(Listed entries)

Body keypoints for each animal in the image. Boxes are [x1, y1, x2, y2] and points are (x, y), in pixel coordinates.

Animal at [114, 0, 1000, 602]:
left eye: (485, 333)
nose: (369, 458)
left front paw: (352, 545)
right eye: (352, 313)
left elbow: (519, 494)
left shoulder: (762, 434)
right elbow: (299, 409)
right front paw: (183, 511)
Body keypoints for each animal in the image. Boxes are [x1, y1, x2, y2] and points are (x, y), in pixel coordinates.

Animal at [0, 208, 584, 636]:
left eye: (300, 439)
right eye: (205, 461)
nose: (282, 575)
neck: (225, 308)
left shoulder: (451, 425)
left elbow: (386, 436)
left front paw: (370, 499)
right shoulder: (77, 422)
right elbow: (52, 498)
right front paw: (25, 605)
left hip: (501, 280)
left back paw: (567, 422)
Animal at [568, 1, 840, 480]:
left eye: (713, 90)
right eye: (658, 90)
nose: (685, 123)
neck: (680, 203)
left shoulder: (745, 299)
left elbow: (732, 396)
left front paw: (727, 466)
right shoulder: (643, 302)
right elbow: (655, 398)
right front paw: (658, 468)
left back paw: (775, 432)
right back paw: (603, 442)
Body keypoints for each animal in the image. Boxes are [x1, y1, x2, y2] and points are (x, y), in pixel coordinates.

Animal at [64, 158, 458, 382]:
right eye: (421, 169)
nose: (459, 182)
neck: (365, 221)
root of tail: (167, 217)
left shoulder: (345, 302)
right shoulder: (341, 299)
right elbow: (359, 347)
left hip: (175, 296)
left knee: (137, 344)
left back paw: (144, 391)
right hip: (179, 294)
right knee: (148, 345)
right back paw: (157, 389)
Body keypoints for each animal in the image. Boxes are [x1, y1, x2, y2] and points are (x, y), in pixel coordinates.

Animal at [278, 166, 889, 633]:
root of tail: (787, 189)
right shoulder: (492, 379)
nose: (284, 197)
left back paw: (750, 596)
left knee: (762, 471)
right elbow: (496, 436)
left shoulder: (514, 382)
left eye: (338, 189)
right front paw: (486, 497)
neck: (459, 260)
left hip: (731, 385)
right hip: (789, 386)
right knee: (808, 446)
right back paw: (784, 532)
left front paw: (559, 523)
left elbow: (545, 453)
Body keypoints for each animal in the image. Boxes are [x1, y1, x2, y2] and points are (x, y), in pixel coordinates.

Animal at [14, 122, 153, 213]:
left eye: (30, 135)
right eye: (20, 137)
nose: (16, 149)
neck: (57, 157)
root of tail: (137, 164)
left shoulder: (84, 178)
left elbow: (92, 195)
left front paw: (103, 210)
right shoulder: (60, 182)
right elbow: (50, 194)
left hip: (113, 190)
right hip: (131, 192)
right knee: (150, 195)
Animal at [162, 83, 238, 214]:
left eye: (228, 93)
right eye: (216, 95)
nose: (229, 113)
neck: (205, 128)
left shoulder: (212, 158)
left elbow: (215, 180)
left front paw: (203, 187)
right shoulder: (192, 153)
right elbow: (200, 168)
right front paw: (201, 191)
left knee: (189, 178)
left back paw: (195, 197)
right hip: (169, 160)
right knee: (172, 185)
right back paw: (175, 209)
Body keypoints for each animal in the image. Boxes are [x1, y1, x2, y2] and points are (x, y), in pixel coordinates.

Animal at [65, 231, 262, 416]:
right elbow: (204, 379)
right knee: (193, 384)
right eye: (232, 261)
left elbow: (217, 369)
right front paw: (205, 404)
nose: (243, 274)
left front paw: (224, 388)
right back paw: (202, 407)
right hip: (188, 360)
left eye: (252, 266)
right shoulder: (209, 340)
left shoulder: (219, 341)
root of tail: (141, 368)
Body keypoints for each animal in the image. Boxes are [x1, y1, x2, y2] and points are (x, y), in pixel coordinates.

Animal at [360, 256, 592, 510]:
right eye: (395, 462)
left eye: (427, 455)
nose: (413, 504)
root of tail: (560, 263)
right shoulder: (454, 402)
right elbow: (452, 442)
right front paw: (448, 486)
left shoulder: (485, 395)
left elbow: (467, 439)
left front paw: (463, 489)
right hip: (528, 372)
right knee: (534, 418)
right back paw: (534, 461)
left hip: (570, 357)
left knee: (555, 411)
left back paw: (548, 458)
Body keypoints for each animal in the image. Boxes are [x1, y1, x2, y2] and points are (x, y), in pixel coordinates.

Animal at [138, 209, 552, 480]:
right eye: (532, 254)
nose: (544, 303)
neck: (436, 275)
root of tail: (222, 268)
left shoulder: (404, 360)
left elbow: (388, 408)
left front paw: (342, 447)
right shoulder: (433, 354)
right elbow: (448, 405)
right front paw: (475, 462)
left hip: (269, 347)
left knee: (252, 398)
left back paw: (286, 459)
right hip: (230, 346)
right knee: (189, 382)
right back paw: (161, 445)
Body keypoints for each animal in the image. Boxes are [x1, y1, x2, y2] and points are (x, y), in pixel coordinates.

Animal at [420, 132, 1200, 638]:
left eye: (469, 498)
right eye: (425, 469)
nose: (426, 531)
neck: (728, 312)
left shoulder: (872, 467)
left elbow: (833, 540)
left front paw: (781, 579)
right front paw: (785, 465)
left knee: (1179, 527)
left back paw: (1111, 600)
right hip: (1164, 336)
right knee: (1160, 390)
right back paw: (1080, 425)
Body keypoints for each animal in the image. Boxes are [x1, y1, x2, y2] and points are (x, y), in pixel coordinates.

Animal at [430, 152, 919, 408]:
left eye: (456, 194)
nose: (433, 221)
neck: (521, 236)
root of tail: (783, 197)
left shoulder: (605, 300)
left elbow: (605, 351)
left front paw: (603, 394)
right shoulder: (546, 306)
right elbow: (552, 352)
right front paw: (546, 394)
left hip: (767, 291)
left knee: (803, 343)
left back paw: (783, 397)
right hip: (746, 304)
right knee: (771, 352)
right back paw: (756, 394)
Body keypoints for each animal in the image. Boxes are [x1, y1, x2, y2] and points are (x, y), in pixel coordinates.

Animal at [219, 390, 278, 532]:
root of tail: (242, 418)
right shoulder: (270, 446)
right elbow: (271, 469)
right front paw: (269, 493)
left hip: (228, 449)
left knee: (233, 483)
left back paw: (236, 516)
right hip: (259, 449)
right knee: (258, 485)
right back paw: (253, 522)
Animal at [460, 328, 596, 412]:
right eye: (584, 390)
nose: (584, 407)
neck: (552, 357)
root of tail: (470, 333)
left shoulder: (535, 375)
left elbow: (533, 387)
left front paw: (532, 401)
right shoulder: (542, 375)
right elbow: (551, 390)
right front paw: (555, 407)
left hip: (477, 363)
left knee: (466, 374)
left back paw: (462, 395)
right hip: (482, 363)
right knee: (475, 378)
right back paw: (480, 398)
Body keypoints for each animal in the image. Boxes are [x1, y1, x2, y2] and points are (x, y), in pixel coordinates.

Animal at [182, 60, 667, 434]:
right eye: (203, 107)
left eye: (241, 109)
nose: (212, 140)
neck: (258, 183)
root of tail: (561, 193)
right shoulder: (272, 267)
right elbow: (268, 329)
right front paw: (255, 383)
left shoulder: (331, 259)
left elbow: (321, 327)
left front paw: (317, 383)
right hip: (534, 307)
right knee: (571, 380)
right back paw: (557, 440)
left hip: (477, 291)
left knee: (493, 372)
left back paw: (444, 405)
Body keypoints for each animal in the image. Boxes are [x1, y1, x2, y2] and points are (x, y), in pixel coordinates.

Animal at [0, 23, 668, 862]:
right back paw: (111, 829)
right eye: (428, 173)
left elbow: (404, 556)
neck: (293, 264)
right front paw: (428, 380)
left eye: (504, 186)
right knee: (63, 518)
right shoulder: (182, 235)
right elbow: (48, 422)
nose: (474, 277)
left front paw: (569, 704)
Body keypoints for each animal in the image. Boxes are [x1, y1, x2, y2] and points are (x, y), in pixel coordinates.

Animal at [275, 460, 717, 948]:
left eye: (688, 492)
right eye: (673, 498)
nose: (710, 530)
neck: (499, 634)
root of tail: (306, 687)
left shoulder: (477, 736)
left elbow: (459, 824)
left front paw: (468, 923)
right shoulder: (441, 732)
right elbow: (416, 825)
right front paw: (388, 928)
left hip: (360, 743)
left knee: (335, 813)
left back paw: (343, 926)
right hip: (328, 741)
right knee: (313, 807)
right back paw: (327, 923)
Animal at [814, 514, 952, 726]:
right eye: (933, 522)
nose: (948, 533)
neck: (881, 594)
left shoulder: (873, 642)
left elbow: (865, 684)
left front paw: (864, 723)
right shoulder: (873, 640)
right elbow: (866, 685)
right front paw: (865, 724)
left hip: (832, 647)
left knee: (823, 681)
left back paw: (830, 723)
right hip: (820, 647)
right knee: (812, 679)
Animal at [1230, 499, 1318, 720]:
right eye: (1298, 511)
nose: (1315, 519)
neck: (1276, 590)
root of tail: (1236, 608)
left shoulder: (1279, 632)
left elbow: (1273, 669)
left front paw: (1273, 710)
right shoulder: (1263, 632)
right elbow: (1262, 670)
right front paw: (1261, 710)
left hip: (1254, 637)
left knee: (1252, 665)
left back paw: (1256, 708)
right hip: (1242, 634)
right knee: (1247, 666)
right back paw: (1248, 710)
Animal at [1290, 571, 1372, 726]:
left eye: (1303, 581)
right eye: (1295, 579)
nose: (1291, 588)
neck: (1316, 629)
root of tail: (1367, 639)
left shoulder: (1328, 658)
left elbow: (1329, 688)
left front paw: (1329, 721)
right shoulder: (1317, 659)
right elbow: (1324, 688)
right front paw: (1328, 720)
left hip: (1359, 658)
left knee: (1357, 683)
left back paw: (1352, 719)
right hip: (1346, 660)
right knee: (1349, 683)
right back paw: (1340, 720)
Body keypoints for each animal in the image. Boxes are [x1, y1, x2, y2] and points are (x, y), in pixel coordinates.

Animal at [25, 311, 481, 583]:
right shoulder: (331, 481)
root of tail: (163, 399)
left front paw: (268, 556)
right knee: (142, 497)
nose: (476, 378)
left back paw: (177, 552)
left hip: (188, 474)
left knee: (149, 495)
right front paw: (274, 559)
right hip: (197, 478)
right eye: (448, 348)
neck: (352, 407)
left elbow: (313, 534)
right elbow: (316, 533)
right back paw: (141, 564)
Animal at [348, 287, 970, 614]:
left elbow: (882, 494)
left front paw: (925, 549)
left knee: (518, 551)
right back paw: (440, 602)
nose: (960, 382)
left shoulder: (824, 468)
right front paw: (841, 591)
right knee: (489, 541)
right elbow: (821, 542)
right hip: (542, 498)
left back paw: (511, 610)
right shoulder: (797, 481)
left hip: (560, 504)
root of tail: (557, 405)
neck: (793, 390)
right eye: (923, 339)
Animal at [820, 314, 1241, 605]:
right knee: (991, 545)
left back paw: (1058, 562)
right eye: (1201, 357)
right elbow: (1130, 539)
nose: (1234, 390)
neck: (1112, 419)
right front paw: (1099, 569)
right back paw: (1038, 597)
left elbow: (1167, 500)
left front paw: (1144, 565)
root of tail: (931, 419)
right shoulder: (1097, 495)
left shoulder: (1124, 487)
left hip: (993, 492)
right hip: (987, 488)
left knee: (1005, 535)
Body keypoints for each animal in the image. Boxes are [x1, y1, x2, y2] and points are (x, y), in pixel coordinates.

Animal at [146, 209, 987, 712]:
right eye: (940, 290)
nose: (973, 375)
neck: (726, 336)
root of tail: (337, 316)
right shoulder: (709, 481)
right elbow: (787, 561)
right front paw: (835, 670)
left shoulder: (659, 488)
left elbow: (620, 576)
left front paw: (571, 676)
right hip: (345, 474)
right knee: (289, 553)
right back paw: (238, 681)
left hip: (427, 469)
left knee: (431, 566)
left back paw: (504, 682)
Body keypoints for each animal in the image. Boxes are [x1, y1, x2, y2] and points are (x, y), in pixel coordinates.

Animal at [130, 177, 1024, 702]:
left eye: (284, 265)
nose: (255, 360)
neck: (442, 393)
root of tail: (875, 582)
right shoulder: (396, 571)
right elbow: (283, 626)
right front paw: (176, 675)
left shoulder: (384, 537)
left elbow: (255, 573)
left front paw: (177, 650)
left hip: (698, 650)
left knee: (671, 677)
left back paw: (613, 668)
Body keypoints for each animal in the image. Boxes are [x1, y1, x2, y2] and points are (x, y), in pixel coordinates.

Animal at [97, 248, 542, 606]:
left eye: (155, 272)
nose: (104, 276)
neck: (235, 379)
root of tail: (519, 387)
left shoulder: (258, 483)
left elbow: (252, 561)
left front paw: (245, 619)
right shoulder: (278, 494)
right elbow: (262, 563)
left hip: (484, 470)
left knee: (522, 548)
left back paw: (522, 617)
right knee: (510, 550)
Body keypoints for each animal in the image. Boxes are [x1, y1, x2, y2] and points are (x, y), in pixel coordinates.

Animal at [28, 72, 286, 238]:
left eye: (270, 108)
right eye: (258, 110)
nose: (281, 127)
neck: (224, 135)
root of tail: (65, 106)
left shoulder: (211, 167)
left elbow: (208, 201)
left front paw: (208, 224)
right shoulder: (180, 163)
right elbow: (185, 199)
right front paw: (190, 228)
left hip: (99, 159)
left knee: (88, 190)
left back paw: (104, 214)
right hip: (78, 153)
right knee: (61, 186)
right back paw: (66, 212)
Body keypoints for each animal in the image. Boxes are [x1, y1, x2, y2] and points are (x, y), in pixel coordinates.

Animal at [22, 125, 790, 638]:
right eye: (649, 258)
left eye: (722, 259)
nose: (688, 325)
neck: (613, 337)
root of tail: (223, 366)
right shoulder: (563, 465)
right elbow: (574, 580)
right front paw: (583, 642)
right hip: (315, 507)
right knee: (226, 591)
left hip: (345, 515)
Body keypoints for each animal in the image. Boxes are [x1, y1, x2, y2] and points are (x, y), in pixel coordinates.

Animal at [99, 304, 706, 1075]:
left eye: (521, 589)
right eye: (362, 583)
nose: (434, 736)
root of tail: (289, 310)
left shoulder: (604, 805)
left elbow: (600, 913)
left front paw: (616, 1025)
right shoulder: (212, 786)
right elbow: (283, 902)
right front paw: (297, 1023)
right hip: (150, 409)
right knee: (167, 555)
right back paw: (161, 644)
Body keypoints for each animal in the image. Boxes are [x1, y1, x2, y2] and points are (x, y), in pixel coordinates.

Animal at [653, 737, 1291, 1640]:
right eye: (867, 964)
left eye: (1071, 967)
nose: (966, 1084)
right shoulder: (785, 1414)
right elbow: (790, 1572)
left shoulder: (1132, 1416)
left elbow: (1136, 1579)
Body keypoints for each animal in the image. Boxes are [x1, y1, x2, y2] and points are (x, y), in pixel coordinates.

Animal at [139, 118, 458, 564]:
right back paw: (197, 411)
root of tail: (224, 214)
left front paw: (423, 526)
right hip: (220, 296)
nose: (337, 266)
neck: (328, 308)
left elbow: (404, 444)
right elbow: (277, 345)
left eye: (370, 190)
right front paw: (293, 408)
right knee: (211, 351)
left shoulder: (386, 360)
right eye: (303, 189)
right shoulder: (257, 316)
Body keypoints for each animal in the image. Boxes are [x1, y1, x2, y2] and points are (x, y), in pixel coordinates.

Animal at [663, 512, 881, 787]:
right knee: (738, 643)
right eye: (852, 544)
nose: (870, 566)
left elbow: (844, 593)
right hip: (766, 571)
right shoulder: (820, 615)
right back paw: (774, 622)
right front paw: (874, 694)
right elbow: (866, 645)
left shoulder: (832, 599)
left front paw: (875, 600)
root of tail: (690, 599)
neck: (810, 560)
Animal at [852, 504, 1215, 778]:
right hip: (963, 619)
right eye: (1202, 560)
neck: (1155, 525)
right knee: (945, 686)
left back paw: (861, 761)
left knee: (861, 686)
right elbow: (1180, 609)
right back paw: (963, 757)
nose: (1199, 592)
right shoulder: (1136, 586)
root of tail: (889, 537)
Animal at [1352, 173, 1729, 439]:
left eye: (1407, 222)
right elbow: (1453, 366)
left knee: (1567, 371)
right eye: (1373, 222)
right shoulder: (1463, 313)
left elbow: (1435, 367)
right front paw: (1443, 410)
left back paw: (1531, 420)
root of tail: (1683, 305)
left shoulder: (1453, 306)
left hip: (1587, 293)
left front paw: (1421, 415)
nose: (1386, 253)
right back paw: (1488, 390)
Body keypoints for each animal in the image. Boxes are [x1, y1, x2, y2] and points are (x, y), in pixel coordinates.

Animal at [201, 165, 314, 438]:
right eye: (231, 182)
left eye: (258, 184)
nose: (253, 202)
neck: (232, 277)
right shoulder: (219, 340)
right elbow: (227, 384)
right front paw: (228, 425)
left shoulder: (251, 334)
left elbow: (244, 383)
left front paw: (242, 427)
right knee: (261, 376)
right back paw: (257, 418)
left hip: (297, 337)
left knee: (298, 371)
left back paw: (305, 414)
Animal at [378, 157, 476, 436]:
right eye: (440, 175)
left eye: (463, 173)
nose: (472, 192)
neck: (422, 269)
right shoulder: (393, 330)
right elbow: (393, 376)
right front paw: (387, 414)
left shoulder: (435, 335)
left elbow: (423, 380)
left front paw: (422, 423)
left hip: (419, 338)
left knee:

(End Listed entries)

Task prompt
Of all the entries above, output exactly the lines between the one holding "right elbow: (316, 533)" and the one holding "right shoulder: (797, 481)", inclusive.

Your solution
right elbow: (316, 533)
right back paw: (141, 564)
Animal at [348, 287, 970, 614]:
left elbow: (882, 494)
left front paw: (925, 549)
left knee: (518, 551)
right back paw: (440, 602)
nose: (960, 382)
left shoulder: (824, 468)
right front paw: (841, 591)
right knee: (489, 541)
right elbow: (821, 542)
right hip: (542, 498)
left back paw: (511, 610)
right shoulder: (797, 481)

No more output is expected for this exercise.